- Born: Singapore
- Occupation: Social work volunteer
- Years active: 1976 - 2008
- Known for: Holding the highest record of fostering a total of 43 children under the Fostering Scheme by the Ministry of Community Development, Youth and Sports since 1976.

= Indranee Nadisen =

Singaporean social work volunteer

Indranee Elizabeth Nadisen is a Singaporean social work volunteer on child protection, and served as a foster mother to abandoned, abused and neglected children under the Fostering Scheme by the Ministry of Community Development, Youth and Sports (MCYS). She is also the longest serving foster mother of the program, and also holds the national record of having looked after 43 children in her 32 years' as a foster mother. Nadisen is recognised as the role model and the icon of the Fostering Scheme.

Nadisen was born of Chinese ethnicity, and adopted by an Indian family when she was a baby. She volunteered herself with the Fostering Scheme and began fostering children in 1976, when her own children - five boys and a girl - started going to school and she started feeling bored at home. Her love for children was strong and she cared of the children, as if they were her own, for an average period of 2 years till they return to their own biological parents or to their adoptive parents.
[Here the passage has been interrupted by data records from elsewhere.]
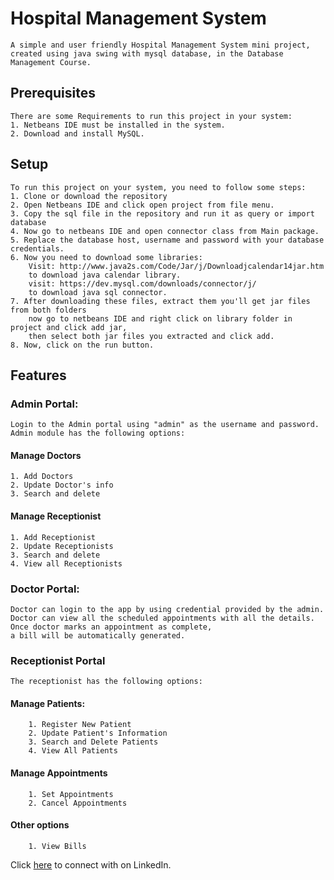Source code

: 
# Hospital Management System


    A simple and user friendly Hospital Management System mini project, created using java swing with mysql database, in the Database Management Course.


Prerequisites
------------

    There are some Requirements to run this project in your system:
    1. Netbeans IDE must be installed in the system.
    2. Download and install MySQL.

Setup
------------

    To run this project on your system, you need to follow some steps:
    1. Clone or download the repository
    2. Open Netbeans IDE and click open project from file menu.
    3. Copy the sql file in the repository and run it as query or import database
    4. Now go to netbeans IDE and open connector class from Main package.
    5. Replace the database host, username and password with your database credentials.
    6. Now you need to download some libraries: 
        Visit: http://www.java2s.com/Code/Jar/j/Downloadjcalendar14jar.htm
        to download java calendar library.
        visit: https://dev.mysql.com/downloads/connector/j/
        to download java sql connector.
    7. After downloading these files, extract them you'll get jar files from both folders
        now go to netbeans IDE and right click on library folder in project and click add jar,
        then select both jar files you extracted and click add.
    8. Now, click on the run button.
    

Features
--------

### Admin Portal: 
    Login to the Admin portal using "admin" as the username and password.
    Admin module has the following options:
    
#### Manage Doctors
    1. Add Doctors
    2. Update Doctor's info
    3. Search and delete
#### Manage Receptionist
    1. Add Receptionist
    2. Update Receptionists
    3. Search and delete
    4. View all Receptionists
### Doctor Portal:
    Doctor can login to the app by using credential provided by the admin.
    Doctor can view all the scheduled appointments with all the details. Once doctor marks an appointment as complete, 
    a bill will be automatically generated.
    
### Receptionist Portal
    The receptionist has the following options:
#### Manage Patients:
        1. Register New Patient
        2. Update Patient's Information
        3. Search and Delete Patients
        4. View All Patients
#### Manage Appointments
        1. Set Appointments
        2. Cancel Appointments
#### Other options        
        1. View Bills
        
Click [here](https://www.linkedin.com/in/muhammad-ali285/) to connect with on LinkedIn.


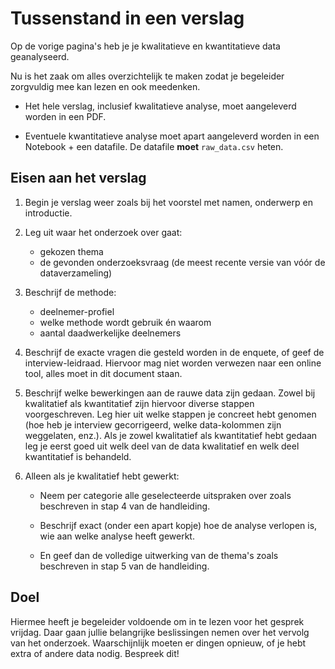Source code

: # Tussenstand in een verslag

Op de vorige pagina's heb je je kwalitatieve en kwantitatieve data geanalyseerd.

Nu is het zaak om alles overzichtelijk te maken zodat je begeleider zorgvuldig mee kan lezen en ook meedenken.

- Het hele verslag, inclusief kwalitatieve analyse, moet aangeleverd worden in een PDF.

- Eventuele kwantitatieve analyse moet apart aangeleverd worden in een Notebook + een datafile. De datafile **moet** `raw_data.csv` heten.

## Eisen aan het verslag

1. Begin je verslag weer zoals bij het voorstel met namen, onderwerp en introductie.

2. Leg uit waar het onderzoek over gaat:

    - gekozen thema
    - de gevonden onderzoeksvraag (de meest recente versie van vóór de dataverzameling)

3. Beschrijf de methode:

    - deelnemer-profiel
    - welke methode wordt gebruik én waarom
    - aantal daadwerkelijke deelnemers

4. Beschrijf de exacte vragen die gesteld worden in de enquete, of geef de interview-leidraad. Hiervoor mag niet worden verwezen naar een online tool, alles moet in dit document staan.

5. Beschrijf welke bewerkingen aan de rauwe data zijn gedaan. Zowel bij kwalitatief als kwantitatief zijn hiervoor diverse stappen voorgeschreven. Leg hier uit welke stappen je concreet hebt genomen (hoe heb je interview gecorrigeerd, welke data-kolommen zijn weggelaten, enz.). Als je zowel kwalitatief als kwantitatief hebt gedaan leg je eerst goed uit welk deel van de data kwalitatief en welk deel kwantitatief is behandeld.

6. Alleen als je kwalitatief hebt gewerkt:

    - Neem per categorie alle geselecteerde uitspraken over zoals beschreven in stap 4 van de handleiding.

    - Beschrijf exact (onder een apart kopje) hoe de analyse verlopen is, wie aan welke analyse heeft gewerkt.
    
    - En geef dan de volledige uitwerking van de thema's zoals beschreven in stap 5 van de handleiding.

## Doel

Hiermee heeft je begeleider voldoende om in te lezen voor het gesprek vrijdag.
Daar gaan jullie belangrijke beslissingen nemen over het vervolg van het onderzoek. Waarschijnlijk moeten er dingen opnieuw, of je hebt extra of andere data nodig. Bespreek dit!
She also showered her love equally to her children and the adopted ones.
However this strong love that she felt for them, also made it emotionally difficult for her to part with them. She confessed she had to lie to the child by saying she had to go to the toilet so that the child would let go of her, to let the child leave with their adoptive parents. 'From the toilet, I would hear the child screaming for me and my heart would hurt,' she said. As a result, she preferred not to contact them after they left her care.

In 2001 Nadisen was awarded the Friend of MCDS award and in 2003, the Reader's Digest Inspiring Asians Award. In July 2008, Nadisen reluctantly announced her retirement from the Fostering Scheme citing health reasons.

In 2014, Nadisen was inducted into Singapore Women's Hall of Fame.